HF Conversion for On-policy Distillation Trained Models
I'm trying to convert a checkpoint created by uv run python examples/run_distillation_math.py.
I'm running the following command: uv run python examples/converters/convert_dcp_to_hf.py --config {dir_path}/config.yaml --dcp-ckpt-path {dir_path}/policy/weights/ --hf-ckpt-path {output_path}
It gives the following error:
Traceback (most recent call last):
File "/home/coder/Uygar/nemo-rl-policy/examples/converters/convert_dcp_to_hf.py", line 73, in <module>
main()
File "/home/coder/Uygar/nemo-rl-policy/examples/converters/convert_dcp_to_hf.py", line 62, in main
hf_ckpt = convert_dcp_to_hf(
^^^^^^^^^^^^^^^^^^
File "/home/coder/Uygar/nemo-rl-policy/nemo_rl/utils/native_checkpoint.py", line 242, in convert_dcp_to_hf
dcp_to_torch_save(dcp_ckpt_path, weights_path)
File "/home/coder/Uygar/nemo-rl-policy/.venv/lib/python3.12/site-packages/torch/distributed/checkpoint/format_utils.py", line 212, in dcp_to_torch_save
_load_state_dict(
File "/home/coder/Uygar/nemo-rl-policy/.venv/lib/python3.12/site-packages/torch/distributed/checkpoint/state_dict_loader.py", line 245, in _load_state_dict
_ = distW.all_gather("read", read_data)
^^^^^^^^^^^^^^^^^^^^^^^^^^^^^^^^^^^
File "/home/coder/Uygar/nemo-rl-policy/.venv/lib/python3.12/site-packages/torch/distributed/checkpoint/utils.py", line 284, in all_gather
raise CheckpointException(step, node_failures)
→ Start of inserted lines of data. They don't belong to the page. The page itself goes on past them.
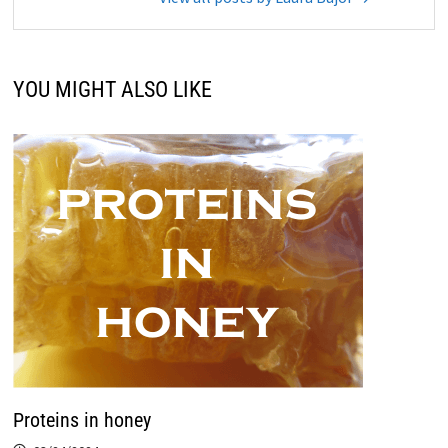
YOU MIGHT ALSO LIKE
Proteins in honey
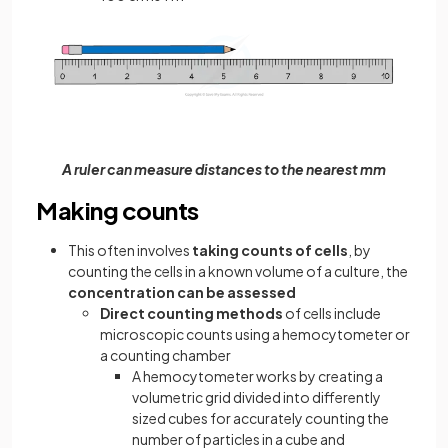
A ruler can measure distances to the nearest mm
Making counts
This often involves
taking counts of cells
, by
counting the cells in a known volume of a culture, the
concentration can be assessed
Direct counting methods
of cells include
microscopic counts using a hemocytometer or
a counting chamber
A hemocytometer works by creating a
volumetric grid divided into differently
sized cubes for accurately counting the
number of particles in a cube and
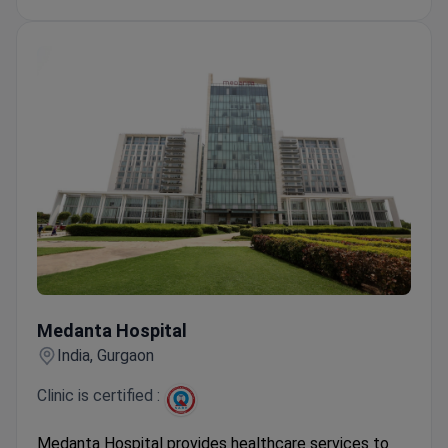
slice PET-CT.
Treated over 45 million patients from 120
countries. Prices are 2–3 times lower than in the
US or Europe.
Medanta Hospital
Medanta Hospital
India, Gurgaon
Clinic is certified :
Medanta Hospital provides healthcare services to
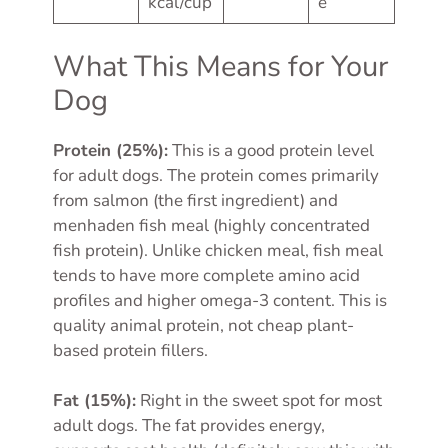
kcal/cup
e
What This Means for Your
Dog
Protein (25%):
This is a good protein level
for adult dogs. The protein comes primarily
from salmon (the first ingredient) and
menhaden fish meal (highly concentrated
fish protein). Unlike chicken meal, fish meal
tends to have more complete amino acid
profiles and higher omega-3 content. This is
quality animal protein, not cheap plant-
based protein fillers.
Fat (15%):
Right in the sweet spot for most
adult dogs. The fat provides energy,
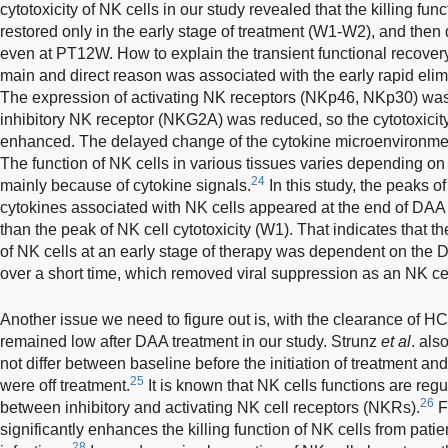
cytotoxicity of NK cells in our study revealed that the killing func
restored only in the early stage of treatment (W1-W2), and the
even at PT12W. How to explain the transient functional recover
main and direct reason was associated with the early rapid elimi
The expression of activating NK receptors (NKp46, NKp30) was
inhibitory NK receptor (NKG2A) was reduced, so the cytotoxicity
enhanced. The delayed change of the cytokine microenvironmen
The function of NK cells in various tissues varies depending on
24
mainly because of cytokine signals.
In this study, the peaks o
cytokines associated with NK cells appeared at the end of DAA
than the peak of NK cell cytotoxicity (W1). That indicates that t
of NK cells at an early stage of therapy was dependent on th
over a short time, which removed viral suppression as an NK cel
Another issue we need to figure out is, with the clearance of HC
remained low after DAA treatment in our study. Strunz
et al
. als
not differ between baseline before the initiation of treatment and
25
were off treatment.
It is known that NK cells functions are reg
26
between inhibitory and activating NK cell receptors (NKRs).
F
significantly enhances the killing function of NK cells from pati
28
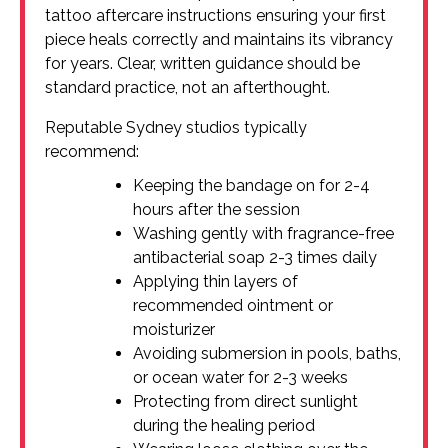
tattoo aftercare instructions ensuring your first
piece heals correctly and maintains its vibrancy
for years. Clear, written guidance should be
standard practice, not an afterthought.
Reputable Sydney studios typically
recommend:
Keeping the bandage on for 2-4
hours after the session
Washing gently with fragrance-free
antibacterial soap 2-3 times daily
Applying thin layers of
recommended ointment or
moisturizer
Avoiding submersion in pools, baths,
or ocean water for 2-3 weeks
Protecting from direct sunlight
during the healing period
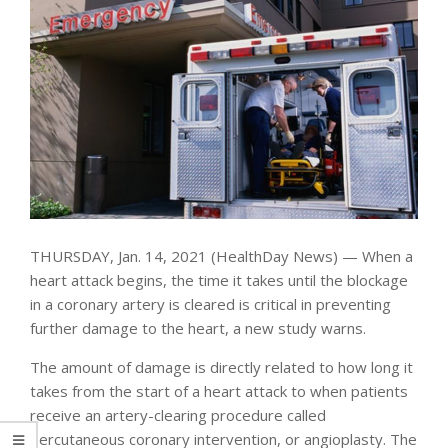
THURSDAY, Jan. 14, 2021 (HealthDay News) — When a
heart attack begins, the time it takes until the blockage
in a coronary artery is cleared is critical in preventing
further damage to the heart, a new study warns.
The amount of damage is directly related to how long it
takes from the start of a heart attack to when patients
receive an artery-clearing procedure called
percutaneous coronary intervention, or angioplasty. The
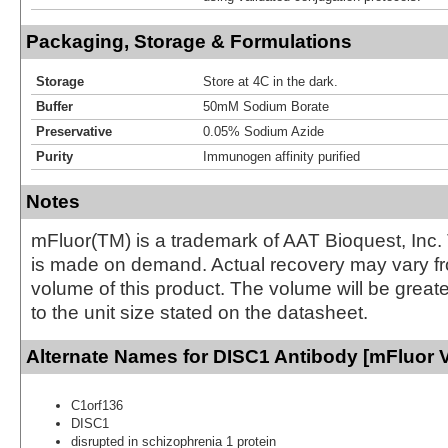
Packaging, Storage & Formulations
Storage
Store at 4C in the dark.
Buffer
50mM Sodium Borate
Preservative
0.05% Sodium Azide
Purity
Immunogen affinity purified
Notes
mFluor(TM) is a trademark of AAT Bioquest, Inc.
is made on demand. Actual recovery may vary fr
volume of this product. The volume will be greate
to the unit size stated on the datasheet.
Alternate Names for DISC1 Antibody [mFluor V
C1orf136
DISC1
disrupted in schizophrenia 1 protein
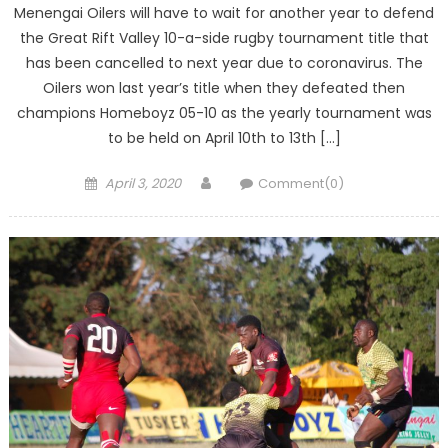
Menengai Oilers will have to wait for another year to defend
the Great Rift Valley 10-a-side rugby tournament title that
has been cancelled to next year due to coronavirus. The
Oilers won last year’s title when they defeated then
champions Homeboyz 05-10 as the yearly tournament was
to be held on April 10th to 13th […]
Posted
Author
April 3, 2020
Comment(0)
on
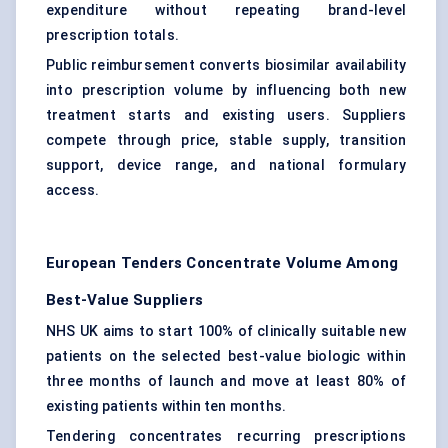
expenditure without repeating brand-level
prescription totals.
Public reimbursement converts biosimilar availability
into prescription volume by influencing both new
treatment starts and existing users. Suppliers
compete through price, stable supply, transition
support, device range, and national formulary
access.
European Tenders Concentrate Volume Among
Best-Value Suppliers
NHS UK aims to start 100% of clinically suitable new
patients on the selected best-value biologic within
three months of launch and move at least 80% of
existing patients within ten months.
Tendering concentrates recurring prescriptions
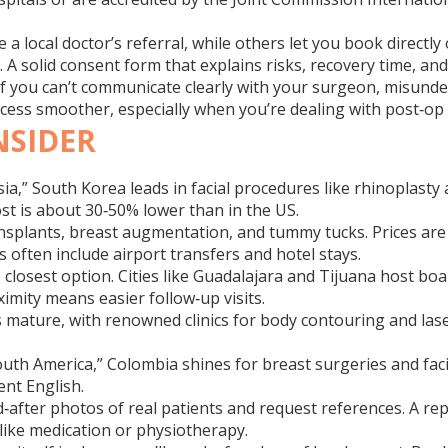
 a local doctor’s referral, while others let you book directly
e. A solid consent form that explains risks, recovery time, an
 If you can’t communicate clearly with your surgeon, misund
cess smoother, especially when you’re dealing with post‑op 
NSIDER
ia,” South Korea leads in facial procedures like rhinoplasty 
ost is about 30‑50% lower than in the US.
nsplants, breast augmentation, and tummy tucks. Prices are
 often include airport transfers and hotel stays.
closest option. Cities like Guadalajara and Tijuana host bo
oximity means easier follow‑up visits.
 mature, with renowned clinics for body contouring and lase
f South America,” Colombia shines for breast surgeries and 
ent English.
fter photos of real patients and request references. A reputa
 like medication or physiotherapy.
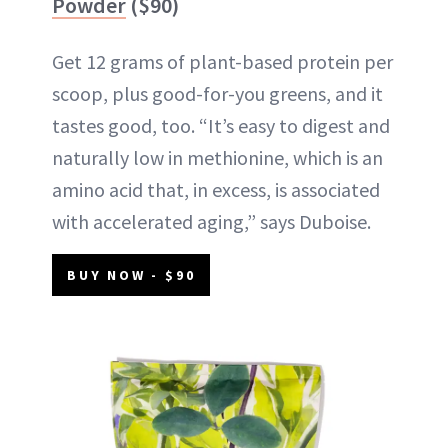
Powder
($90)
Get 12 grams of plant-based protein per
scoop, plus good-for-you greens, and it
tastes good, too. “It’s easy to digest and
naturally low in methionine, which is an
amino acid that, in excess, is associated
with accelerated aging,” says Duboise.
BUY NOW - $90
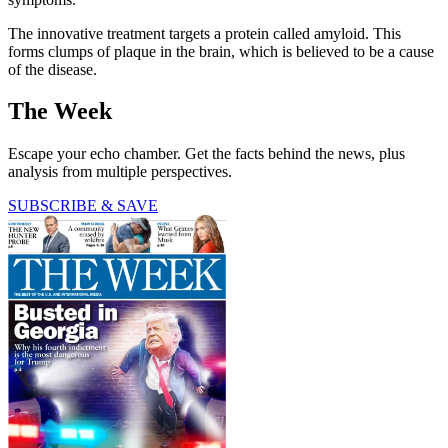
The innovative treatment targets a protein called amyloid. This
forms clumps of plaque in the brain, which is believed to be a cause
of the disease.
The Week
Escape your echo chamber. Get the facts behind the news, plus
analysis from multiple perspectives.
SUBSCRIBE & SAVE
torch.distributed.checkpoint.api.CheckpointException: CheckpointException ranks:dict_keys([0])
Traceback (most recent call last): (RANK 0)
File "/home/coder/Uygar/nemo-rl-policy/.venv/lib/python3.12/site-packages/torch/distributed/checkpoint/utils.py", line 276, in all_gather
result = map_fun()
^^^^^^^^^
File "/home/coder/Uygar/nemo-rl-policy/.venv/lib/python3.12/site-packages/torch/distributed/checkpoint/logger.py", line 87, in wrapper
result = func(*args, **kwargs)
^^^^^^^^^^^^^^^^^^^^^
File "/home/coder/Uygar/nemo-rl-policy/.venv/lib/python3.12/site-packages/torch/distributed/checkpoint/state_dict_loader.py", line 240, in read_data
all_reads = storage_reader.read_data(final_local_plan, planner)
^^^^^^^^^^^^^^^^^^^^^^^^^^^^^^^^^^^^^^^^^^^^^^^^^^^
File "/home/coder/Uygar/nemo-rl-policy/.venv/lib/python3.12/site-packages/torch/distributed/checkpoint/filesystem.py", line 829, in read_data
with self.fs.create_stream(new_path, "rb") as stream:
File "/usr/lib/python3.12/contextlib.py", line 137, in __enter__
return next(self.gen)
^^^^^^^^^^^^^^
File "/home/coder/Uygar/nemo-rl-policy/.venv/lib/python3.12/site-packages/torch/distributed/checkpoint/filesystem.py", line 511, in create_stream
with path.open(mode) as stream:
^^^^^^^^^^^^^^^
File "/usr/lib/python3.12/pathlib.py", line 1015, in open
return io.open(self, mode, buffering, encoding, errors, newline)
^^^^^^^^^^^^^^^^^^^^^^^^^^^^^^^^^^^^^^^^^^^^^^^^^^^^^^^^^
FileNotFoundError: [Errno 2] No such file or directory: '/home/coder/Uygar/nemo-rl-policy/temp/checkpoints_policy/step_440/policy/weights/__0_0.distcp'
Steps/Code to reproduce bug
Run uv run python examples/converters/convert_dcp_to_hf.py --config {dir_path}/config.yaml --dcp-ckpt-path {dir_path}/policy/weights/ --hf-ckpt-path {output_path} on a on-policy distilled model.
@sharathts can you please take a look and opine
@sharonyu-115 @zpqiu can you also help
It seems that this is not a bug unique to on-policy distillation, but rather a bug in the checkpointing of DTensor V2 policy, and several similar issues #1427 #1391 have been reported previously. @terrykong
@uygarmv sorry for the delay. The quick fix solution is to use DTensor V1 path.
uv run examples/run_distillation_math.py checkpointing.model_save_format=null policy.dtensor_cfg._v2=false
I think our colleagues will address the DTensor V2 path issue to fully resolve this bug.